Suppose you dropped an average (300-kiloton) nuclear warhead on a
target. It will destroy all structures in a 5km radius. If now a second
explosive was detonated at the same site, what additional destruction
would it cause?
The first 5km are already flattened by the initial
bomb. The second explosive will therefore only bring down the structures
outside the 5-km boundary that had suffered minor damage – you can’t
kill something that is already dead! But quite clearly, the destruction
will not be extended by another 5km – it will be less.
The actual mathematical relation (developed from
explosion tests) is this: the radius of destruction is proportional to
the cube-root of a bomb’s explosive power. Thus if the power is
increased by a factor of two (from, say 300kt to 600kt) the range of
destruction will go up by about 26 percent (from, say, 5km to only
6.3km).
How do we arrive at that? Well, the cube root of two
(explosive power was doubled) is about 1.26 (check 1.26 x 1.26 x 1.26 in
your calculator). Thus the affected region increases by a factor of 1.26
or 26 percent. Now, a 5km radius is equivalent to 79 square km and 6.3km
is equal to 125sq.km. Thus the area destroyed increases by abut 72
percent.
Alternatively, if two 300-kt bombs were dropped at
two separate sites, each would clear a 5km radius at its target. The two
explosions would affect a combined area of about 158sq.km (79 x 2). It
now becomes clear why the total destruction caused by all the worlds’

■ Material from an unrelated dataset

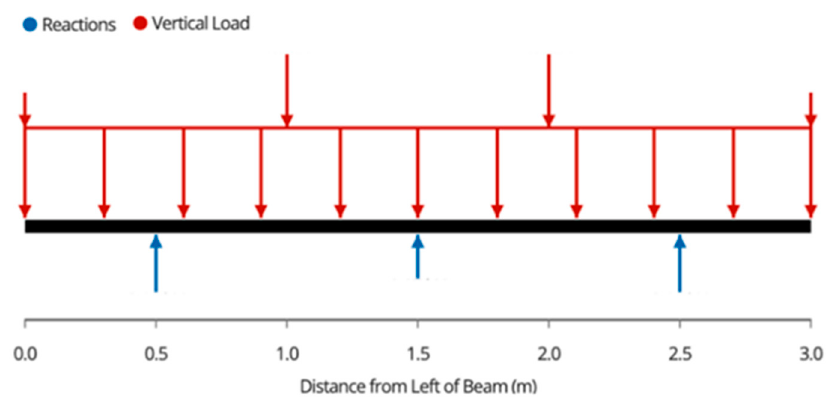
Figure A9. Beam free body diagram for variable angle rack.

nuclear weapons would be much greater if they were dropped at different
places.
Finally, you may want to know the range of
destruction of the largest bomb ever made – the Russian “Ivan”. At 50
megatons, it is 167 times as powerful as a standard nuclear warhead. The
cube-root of 167 is 5.5, thus Ivan would clear a radius of “only” 28km
(5.5 x 5).
Unfortunately, Ivan is not a very useful military
weapon; it weighs about 24 metric tonnes and that makes it difficult to
deploy. Thus it is just a museum piece that was intended to tell the
west “mine is bigger than your” during the cold war!